There is a scene were Phoebe explains to Ryland that because parents lavish their babies with love just because they are cute and little, even though all babies are cute and little, this convinces them of their own specialness, so even when life tries to teach them that they aren’t extraordinary, they can never completely believe it.  She says, “It’s probably why the human race survives.”  This really hit home with me: even many years removed from my teen insecurities, I can feel plain and ordinary.  And attempting to get published really intensifies those feelings – there are so many talented writers out there that I constantly question whether my writing is special enough to stand out.  But reading that scene made me realize that even if the world never thinks I’m special for my writing, my family and friends love reading my stories, and that’s something to be proud of and cherish.
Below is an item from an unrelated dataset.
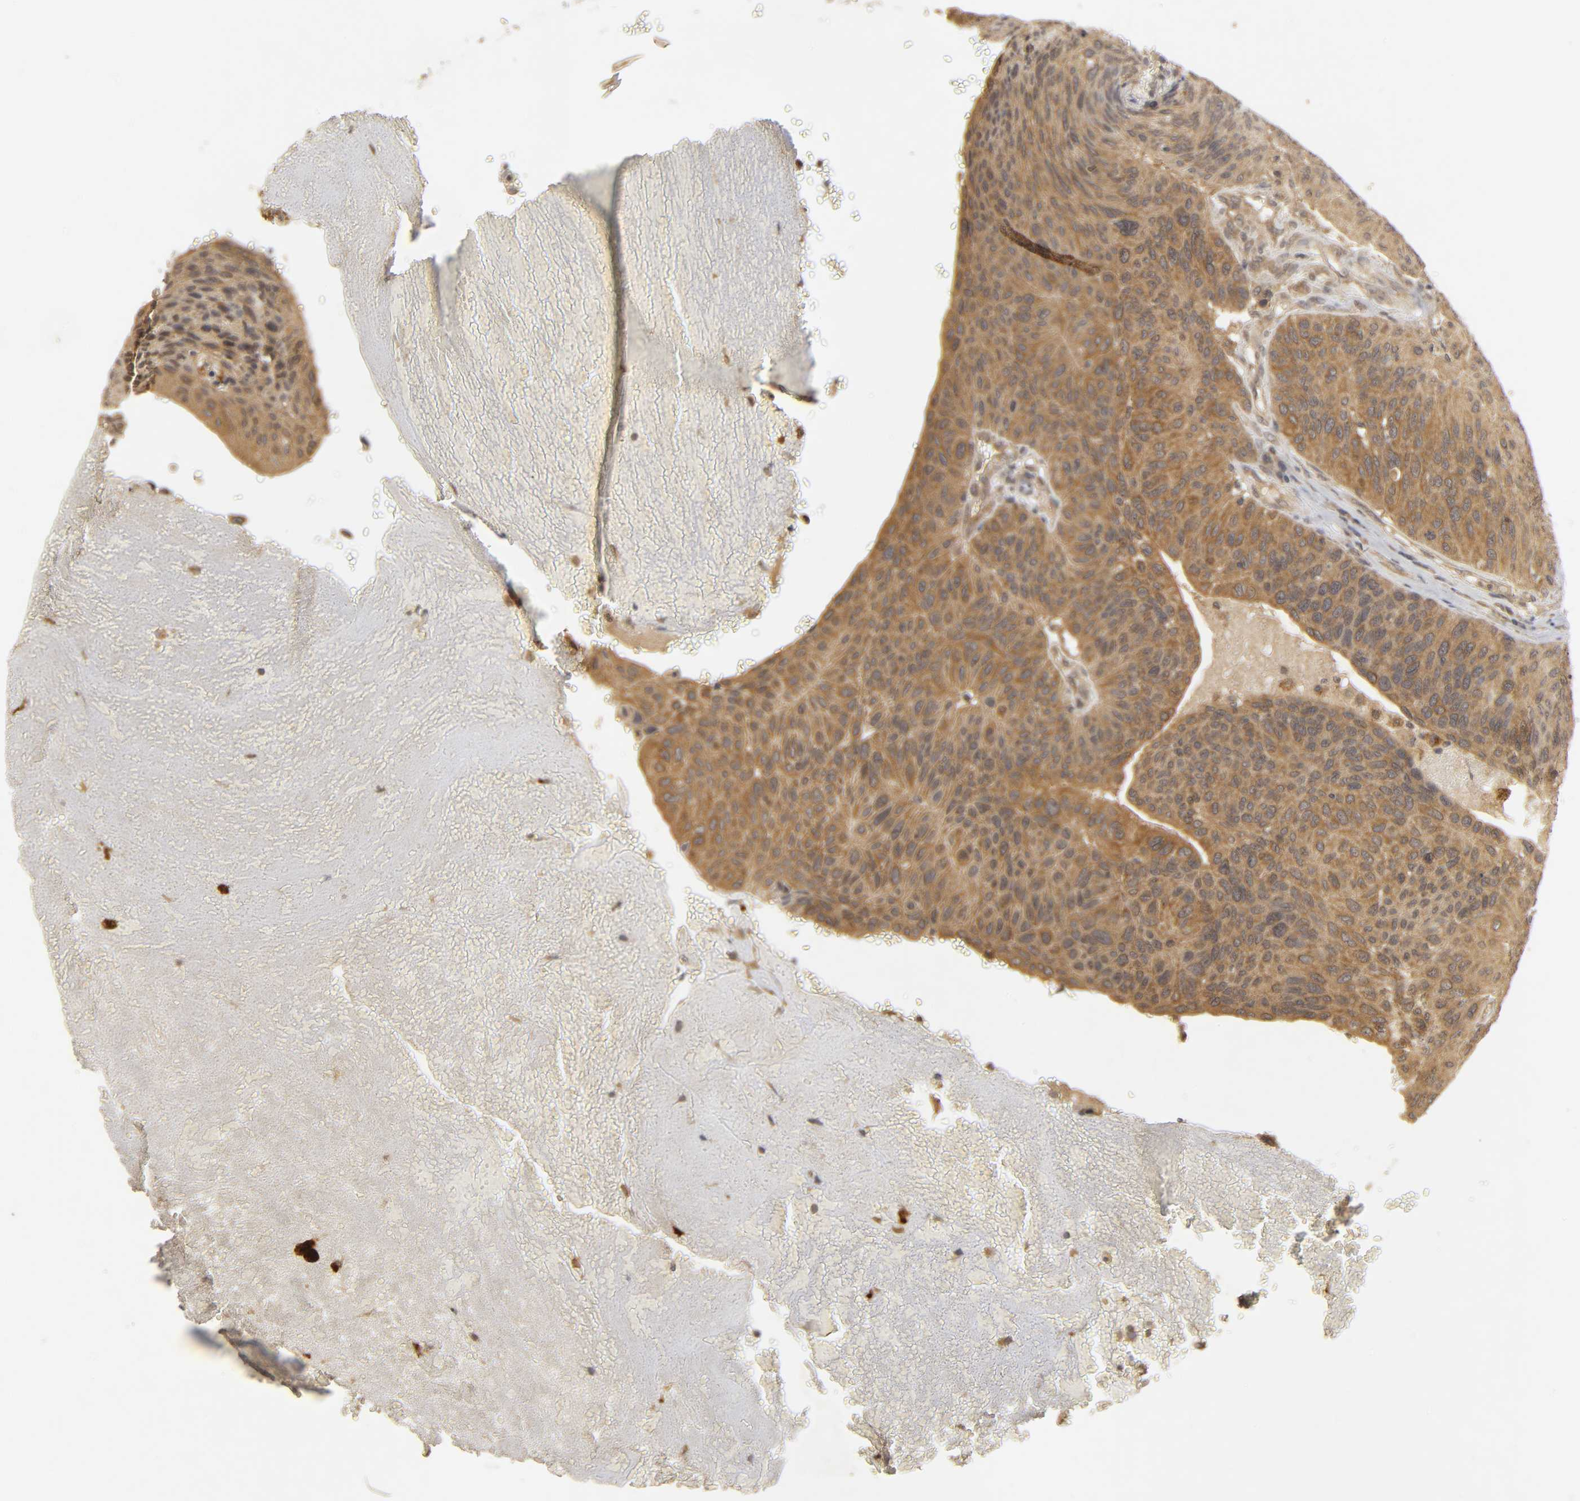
{"staining": {"intensity": "strong", "quantity": ">75%", "location": "cytoplasmic/membranous"}, "tissue": "urothelial cancer", "cell_type": "Tumor cells", "image_type": "cancer", "snomed": [{"axis": "morphology", "description": "Urothelial carcinoma, High grade"}, {"axis": "topography", "description": "Urinary bladder"}], "caption": "Urothelial cancer stained for a protein (brown) reveals strong cytoplasmic/membranous positive expression in approximately >75% of tumor cells.", "gene": "TRAF6", "patient": {"sex": "male", "age": 66}}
So in my first session of learning something about writing from the books I read, the writing itself ends up not be the biggest lesson for me.  In admiring how daringly Nancy weaves the moral into her plot, I actually take the lesson to heart and believe that my writing can be extraordinary.  

If you’ve read Extraordinary, what did you think?  Have you read any books recently that gave you a boost you didn’t even know you needed?

Read-n-Feed

Books are yummy!I’ve always loved to read.  My nose was constantly stuck in a book, even when I was supposed to be doing other things (usually sleeping).  But when I started getting serious about writing, I pretty much stopped reading.  It’s not something I consciously decided, it just gradually happened.  I think part of it was that my mind was always in edit mode, which sucked the fun out of reading; so I gradually turned to other ways to enjoy stories (my beloved boob tube), where I could give that part of my brain a break.

The irony is I should now be reading more than ever.  That’s the one standard piece of advice most authors give to newbies: read a lot both within and outside of your genre.

So I’m resolving here and now to do better – I’m going to Read-n-Feed.  I’ll read more books to feed the monster in me always hungry for stories.  And I’ll think about what I’ve read to nourish the writing beast in me always hungry for more knowledge.  And to keep myself accountable, I’m going to report back here on the blog.  I’ll share what I’ve learned from reading a particular book that I can apply to my own writing.  It might be a new technique or a superb example that serves as a reminder of a tried-and-true rule or maybe even a ‘what not to do’ lesson.  Hopefully these “key takeaways” (forgive me, I spent ten years in corporate software development!) will strengthen my writing and be helpful to any other writers who stop by.

So how do other writers out there Read-n-Feed?  Do you analyze as you go?  Or are you able to turn off the writer side of your brain and just enjoy the ride?  If so, do you later think about what did and didn’t work?